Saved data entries
#####
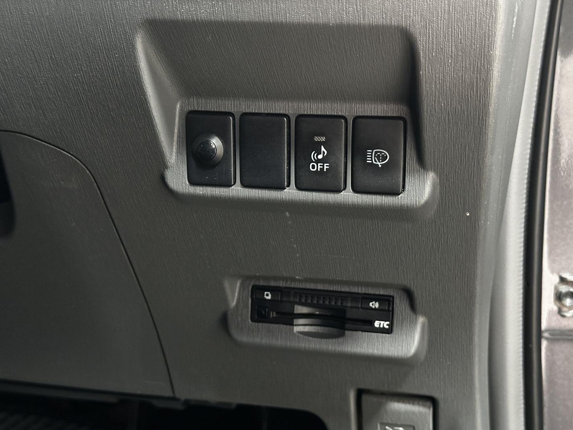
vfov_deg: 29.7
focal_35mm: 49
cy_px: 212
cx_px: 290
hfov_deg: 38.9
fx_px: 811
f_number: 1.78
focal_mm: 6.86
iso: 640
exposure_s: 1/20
#####
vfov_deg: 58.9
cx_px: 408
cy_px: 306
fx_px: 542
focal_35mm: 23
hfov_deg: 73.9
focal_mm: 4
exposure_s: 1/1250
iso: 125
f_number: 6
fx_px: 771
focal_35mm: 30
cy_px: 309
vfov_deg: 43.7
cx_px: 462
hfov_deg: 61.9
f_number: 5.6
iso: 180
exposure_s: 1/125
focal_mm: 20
#####
> What is being asked
All that is wanted is a faithful reproduction of the line above with "vfov_deg: 58.9", the line with "focal_mm: 20", and every line in between.

> Output
vfov_deg: 58.9
cx_px: 408
cy_px: 306
fx_px: 542
focal_35mm: 23
hfov_deg: 73.9
focal_mm: 4
exposure_s: 1/1250
iso: 125
f_number: 6
fx_px: 771
focal_35mm: 30
cy_px: 309
vfov_deg: 43.7
cx_px: 462
hfov_deg: 61.9
f_number: 5.6
iso: 180
exposure_s: 1/125
focal_mm: 20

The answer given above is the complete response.